Монтес отошел от нее. Ее признание и сопротивление показали ему, что он был несправедлив.
– Долорес, если бы я пришел первым – до Пиреца,– вы стали бы моей? – спросил он.
– О, сеньор, с какой радостью! – ответила она.
– Скажите, во время завтрашнего приема, назначенного вашей матерью, вероятно, будет объявлена помолвка?
– Да, и тогда я буду свободна до осени, до того дня, когда…
– Когда вы выйдете замуж?
Она наклонила голову и робко взяла его за руку.
– До этого еще далеко, Долорес, мне придется вернуться в Бразилию.
– Ах, сеньор, это убьет меня. Останьтесь! – воскликнула она умоляюще.
– Это опасно. Пирец не любит меня. Я его ненавижу. Может произойти что-нибудь ужасное.
– Это уж его дело. Я дала ему слово. Я исполню свои обязательства и теперь, и потом. Но я не вижу причины, почему я не могу, хотя бы недолго, быть счастливой своим счастьем – до того дня. Не все в моей жизни будет так, как я этого хотела бы. Сейчас я счастлива. Сеньор, если вы любите меня,– вы останетесь.
– Долорес, разве вам не кажется, что мы будем страдать еще больше? – спросил он.
– Конечно, потом. Но не теперь.
– Для меня опасно настоящее. Только представить себе, что вы любите меня. Я не думал, что вы способны любить. Слушайте! Мне кажется, что-то должно помешать вашей свадьбе или случится после нее. Но нельзя быть в этом уверенным.
– Кто знает! – прошептала она, и в глазах ее вспыхнула надежда.
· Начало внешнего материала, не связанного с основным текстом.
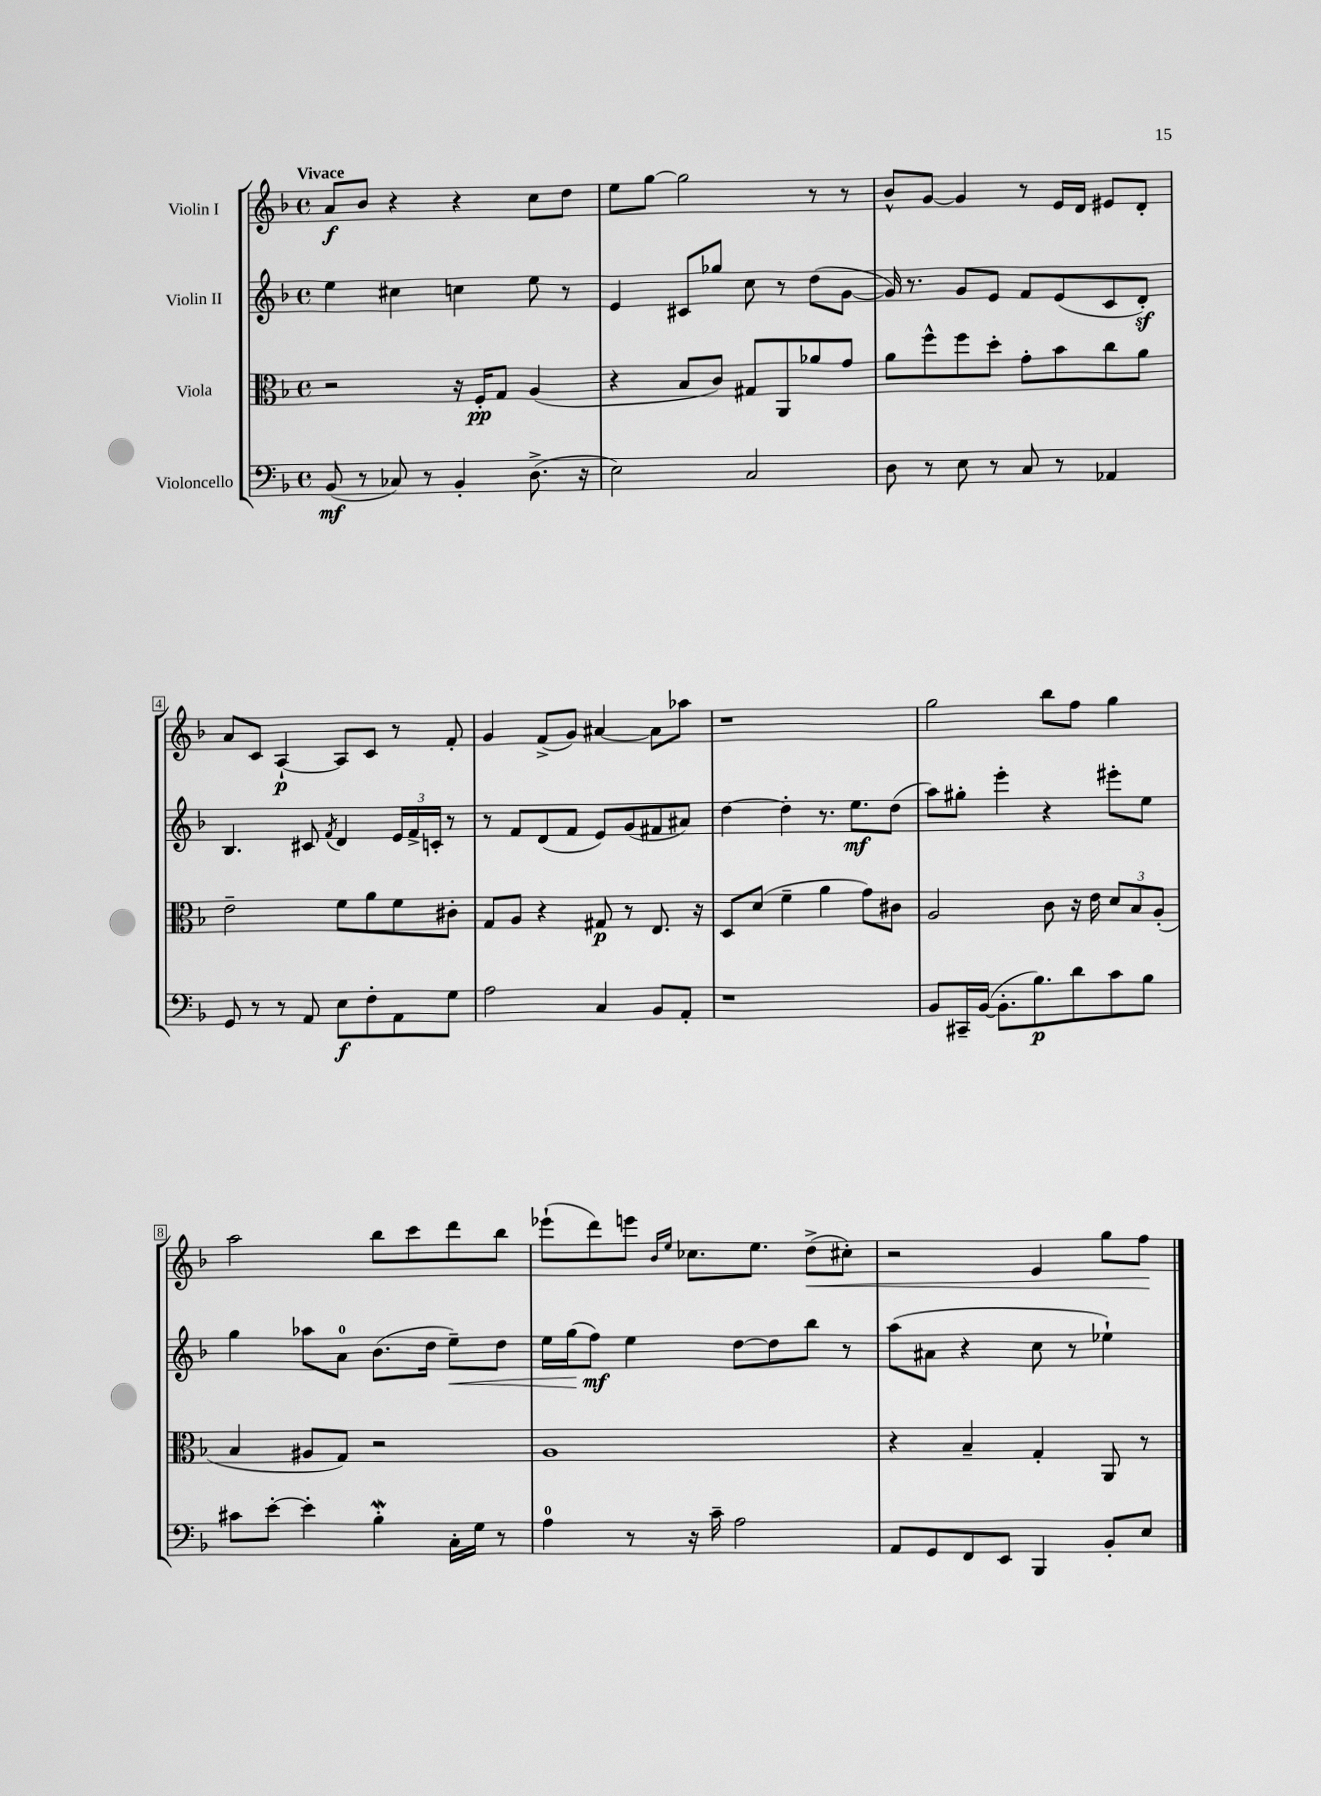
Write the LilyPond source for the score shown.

<<
\new StaffGroup <<
\new Staff = "s0" \with { instrumentName = "Violin I" } {
    \clef treble \key f \major \defaultTimeSignature \time 4/4 \tempo "Vivace"
    a'8\f bes'8 r4 r4 c''8 d''8 |
    e''8 g''8~ g''2 r8 r8 |
    bes'8-^ g'8~ g'4 r8 e'16 d'16 eis'8 d'8-. |
    a'8 c'8 a4~-!\p a8 c'8 r8 f'8-. |
    g'4 f'8->( g'8) ais'4~ ais'8 aes''8 |
    r1 |
    g''2 bes''8 f''8 g''4 |
    a''2 bes''8 c'''8 d'''8 bes''8 |
    ees'''8-!( d'''8) e'''8 \grace { bes'16 e''16 } ces''8. e''8. d''8->\<( cis''8-.) |
    r2 e'4 g''8 f''8\! \bar "|." |
}
\new Staff = "s1" \with { instrumentName = "Violin II" } {
    \clef treble \key f \major \defaultTimeSignature \time 4/4
    e''4 cis''4 c''4 e''8 r8 |
    e'4 cis'8 ges''8 c''8 r8 d''8( g'8~ |
    g'16) r8. g'8 e'8 f'8 e'8( c'8 d'8-.\sf) |
    bes4. cis'8 \acciaccatura { f'8 } d'4 \tuplet 3/2 { e'16 f'16-> c'16-. } r8 |
    r8 f'8 d'8( f'8 e'8) g'8( fis'8 ais'8) |
    d''4~ d''4-. r8. e''8.\mf d''8( |
    a''8) gis''8-. e'''4-. r4 eis'''8-. e''8 |
    g''4 aes''8 a'8-0 bes'8.( d''16 e''8--\<) d''8 |
    e''16 g''16( f''8\mf\!) e''4 d''8~ d''8 bes''8 r8 |
    a''8( ais'8 r4 c''8 r8 ees''4-!) \bar "|." |
}
\new Staff = "s2" \with { instrumentName = "Viola" } {
    \clef alto \key f \major \defaultTimeSignature \time 4/4
    r2 r16 f16-.\pp g8 a4( |
    r4 bes8 c'8) gis8 a,8 aes'8 g'8 |
    a'8 f''8-^ f''8 d''8-. g'8-. bes'8 c''8 a'8 |
    e'2-- f'8 a'8 f'8 cis'8-. |
    g8 a8 r4 gis8\p r8 e8. r16 |
    d8 d'8( f'4-- a'4 g'8) cis'8 |
    a2 c'8 r16 e'16 \tuplet 3/2 { d'8 bes8 a8-.( } |
    bes4 ais8 g8) r2 |
    a1 |
    r4 bes4-- g4-. a,8 r8 \bar "|." |
}
\new Staff = "s3" \with { instrumentName = "Violoncello" } {
    \clef bass \key f \major \defaultTimeSignature \time 4/4
    bes,8\mf( r8 ces8) r8 bes,4-. d8.->( r16 |
    e2) c2 |
    d8 r8 e8 r8 c8 r8 aes,4 |
    g,8 r8 r8 a,8 e8\f f8-. a,8 g8 |
    a2 c4 bes,8 a,8-. |
    r1 |
    bes,8 cis,16-- bes,16~( bes,8.-. bes8.\p) d'8 c'8 bes8 |
    cis'8 e'8~-. e'4-. bes4-.\mordent c16-. g16 r8 |
    a4-0 r8 r16 c'16-- a2 |
    a,8 g,8 f,8 e,8 bes,,4 bes,8-. e8 \bar "|." |
}
>>
>>
\layout { \context { \Score \override BarNumber.stencil = #(make-stencil-boxer 0.1 0.3 ly:text-interface::print) } }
– Долорес, если так или иначе Пирец исчезнет из вашей жизни, вы станете моей женой? – спросил он хриплым голосом. Еще ни разу до сих пор он не предлагал ей брака.
– Если эта призрачная надежда заставит вас остаться, сделает вас счастливым – да, сеньор Монтес! – ответила она.
Наступило время, когда Якви понадобился на фабрике, где извлекались из листьев волокна генеквена. Он стал ценной машиной-инструментом, который не ошибался и не тупился. Надсмотрщики шептались между собой: «Потребовался бы не один человек, чтобы справиться с этим черным великаном» – и они почти перестали наблюдать за ним. Он мог бы убежать. По необозримым полям генеквена он мог добраться до джунглей и, повернув на север, дойти до океана. Не раз подобный случай представлялся Якви. Но он уже не смотрел на север.
Сначала он должен был бросать листья генеквена в пасть давильной машины. Сочный, ароматный, двадцатифунтовый лист обращался в липкую массу, в которой сверкали белые нити волокон. Из этих волокон делались веревки уступавшие по качеству только манильским.
Через некоторое время он получил повышение. Его перевели в отделение прессов, где он должен был орудовать сильным железным прессом, приготовляя генсквеновые кипы.